Carry the passage about Van Gogh's self-portraits forward from the point where it stops.

▶ Passage provided
┏━━
Vincent van Gogh painted over 30 self-portraits between the years 1886 and 1889. His collection of self-portraits places him among the most prolific self-portraitists of all time.
When Van Gogh first began painting he used peasants as models. After this stage, he worked more on experimenting with his use of color in painting landscapes and flowers, primarily because he could not afford to pay models. He explains this in a letter to his sister Wilhelmina van Gogh in 1887,
“Of my own work I think that the picture of peasants eating potatoes I did in Nuenen is après tout the best I've done. But since then I've had no chance of getting models, though on the other hand I did have the chance to study the colour question. And if I should find models again for my figures later, then I would hope to be able to show that I am after something other than little green landscapes or flowers.”
As Van Gogh struggled to make a living as an artist he became reliant on his brother Theo and the charity of others such as Julien "Père" Tanguy, who ran the paint store that Van Gogh frequented in Paris. With their generosity of money and supplies, Van Gogh continued working as an artist and thought of portrait painting as a practical application of his talent. In a letter to his brother Theo in July of 1888 Van Gogh wrote,
“Besides, I think I have spoken the truth, but if I should succeed in replacing in goods the money spent, I should only be doing my duty. And then, something practical I can do is portrait painting.”
Van Gogh did not have money to pay models to pose for portraits nor did he have many people commissioning him to do portraits, so Van Gogh painted his own portrait. Van Gogh did not see portrait painting as merely a means to an end; he also believed that portrait painting would help him develop his skills as an artist. In a letter to his brother Theo dated September 16, 1888, Van Gogh writes about a self-portrait he painted and dedicated to his friend and fellow artist Paul Gauguin,
“The third picture this week is a portrait of myself, almost colourless, in ashen tones against a background of pale veronese green.
I purposely bought a mirror good enough to enable me to work from my image in default of a model, because if I can manage to paint the colouring of my own head, which is not to be done without some difficulty, I shall likewise be able to paint the heads of other good souls, men and women.”
┗━━
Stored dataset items
┏━━
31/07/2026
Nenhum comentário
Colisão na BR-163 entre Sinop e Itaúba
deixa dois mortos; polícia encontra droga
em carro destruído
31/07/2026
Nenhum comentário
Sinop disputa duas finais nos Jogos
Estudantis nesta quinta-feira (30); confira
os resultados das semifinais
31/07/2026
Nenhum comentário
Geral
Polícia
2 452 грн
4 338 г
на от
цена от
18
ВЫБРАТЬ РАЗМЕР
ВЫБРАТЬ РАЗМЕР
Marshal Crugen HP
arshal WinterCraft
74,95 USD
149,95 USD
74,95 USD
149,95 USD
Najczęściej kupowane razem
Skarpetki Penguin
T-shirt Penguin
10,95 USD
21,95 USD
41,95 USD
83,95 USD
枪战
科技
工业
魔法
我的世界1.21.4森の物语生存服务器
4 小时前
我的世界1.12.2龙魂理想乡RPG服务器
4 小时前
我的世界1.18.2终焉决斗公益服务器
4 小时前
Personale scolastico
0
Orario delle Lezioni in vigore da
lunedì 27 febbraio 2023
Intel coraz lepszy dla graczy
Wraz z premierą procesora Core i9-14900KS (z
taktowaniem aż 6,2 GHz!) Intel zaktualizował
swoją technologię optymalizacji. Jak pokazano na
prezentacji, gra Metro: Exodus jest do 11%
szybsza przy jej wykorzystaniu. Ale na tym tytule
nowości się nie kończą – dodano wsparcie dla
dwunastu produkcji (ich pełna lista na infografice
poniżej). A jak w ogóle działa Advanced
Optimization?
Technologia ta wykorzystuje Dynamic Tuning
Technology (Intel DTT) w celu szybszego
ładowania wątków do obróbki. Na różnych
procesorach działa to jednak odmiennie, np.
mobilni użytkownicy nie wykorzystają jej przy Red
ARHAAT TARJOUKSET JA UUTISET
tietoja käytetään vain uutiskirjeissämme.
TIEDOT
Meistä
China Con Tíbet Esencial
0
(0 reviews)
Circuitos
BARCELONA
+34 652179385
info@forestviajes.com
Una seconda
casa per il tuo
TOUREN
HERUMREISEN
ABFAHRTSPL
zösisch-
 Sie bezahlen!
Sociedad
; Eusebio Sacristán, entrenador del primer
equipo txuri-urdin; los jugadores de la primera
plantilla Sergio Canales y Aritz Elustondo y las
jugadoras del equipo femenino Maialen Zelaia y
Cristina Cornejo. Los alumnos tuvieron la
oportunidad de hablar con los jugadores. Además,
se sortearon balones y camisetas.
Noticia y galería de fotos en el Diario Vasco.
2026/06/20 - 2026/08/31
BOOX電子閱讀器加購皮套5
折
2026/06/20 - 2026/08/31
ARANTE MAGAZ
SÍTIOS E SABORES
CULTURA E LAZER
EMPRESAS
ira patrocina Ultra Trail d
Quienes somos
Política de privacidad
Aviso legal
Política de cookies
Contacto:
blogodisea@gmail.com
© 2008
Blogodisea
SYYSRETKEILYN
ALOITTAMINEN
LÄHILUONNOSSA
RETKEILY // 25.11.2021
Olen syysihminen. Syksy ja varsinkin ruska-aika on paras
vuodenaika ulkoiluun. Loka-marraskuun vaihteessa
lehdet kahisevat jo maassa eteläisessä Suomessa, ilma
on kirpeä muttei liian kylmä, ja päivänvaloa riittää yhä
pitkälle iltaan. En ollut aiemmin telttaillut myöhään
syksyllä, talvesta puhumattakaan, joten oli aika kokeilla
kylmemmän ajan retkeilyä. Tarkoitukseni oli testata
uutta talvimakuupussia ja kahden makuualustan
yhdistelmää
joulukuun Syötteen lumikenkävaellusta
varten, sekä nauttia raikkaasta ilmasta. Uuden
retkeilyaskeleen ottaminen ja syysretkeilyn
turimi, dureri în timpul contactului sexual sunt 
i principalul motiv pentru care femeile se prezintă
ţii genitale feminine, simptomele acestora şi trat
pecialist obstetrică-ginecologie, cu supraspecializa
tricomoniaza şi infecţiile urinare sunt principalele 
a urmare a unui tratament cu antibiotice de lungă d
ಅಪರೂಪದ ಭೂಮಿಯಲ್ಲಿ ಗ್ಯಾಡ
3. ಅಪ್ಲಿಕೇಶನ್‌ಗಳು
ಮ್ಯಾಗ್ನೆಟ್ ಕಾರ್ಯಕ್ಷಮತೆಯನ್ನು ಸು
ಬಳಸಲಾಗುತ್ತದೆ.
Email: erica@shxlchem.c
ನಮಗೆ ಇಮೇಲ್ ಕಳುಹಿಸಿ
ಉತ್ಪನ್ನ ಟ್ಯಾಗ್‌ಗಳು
┗━━
▶ Expected answer
In addition to Gauguin, Van Gogh also exchanged self-portraits with artist Émile Bernard. After receiving a letter from Bernard and Gauguin with their self-portraits enclosed, Van Gogh responded to Bernard encouraging portrait painting believing that portraits would always be in demand writing the following to Bernard,
“I strongly urge you to study portrait painting, do as many portraits as you can and don't flag. We must win the public over later on by means of the portrait; in my opinion it is the thing of the future.”
Vincent van Gogh. Letter to Wilhelmina van Gogh. Written Summer/fall 1887 in Paris. Translated by Robert Harrison, edited by Robert Harrison, published in The Letters of Vincent van Gogh, 1886 - 1890, Publisher: Scolar Press, 1977, number W01. URL: http://webexhibits.org/vangogh/letter/17/W01.htm.
Vincent van Gogh. Letter to Theo van Gogh. Written c. 25 July 1888 in Arles. Translated by Mrs. Johanna van Gogh-Bonger, edited by Robert Harrison, published in The Complete Letters of Vincent van Gogh, Publisher: Bulfinch, 1991, number 514. URL: http://webexhibits.org/vangogh/letter/18/514.htm.
Vincent van Gogh. Letter to Theo van Gogh. Written c. 16 September 1888 in Arles. Translated by Mrs. Johanna van Gogh-Bonger, edited by Robert Harrison, published in The Complete Letters of Vincent van Gogh, Publisher: Bulfinch, 1991, number 537. URL: http://webexhibits.org/vangogh/letter/18/537.htm.
Vincent van Gogh. Letter to Emile Bernard. Written 7 October 1888 in Arles. Translated by Mrs. Johanna van Gogh-Bonger, edited by Robert Harrison, published in The Complete Letters of Vincent van Gogh, Publisher: Bulfinch, 1991, number B19. URL: http://webexhibits.org/vangogh/letter/18/B19.htm.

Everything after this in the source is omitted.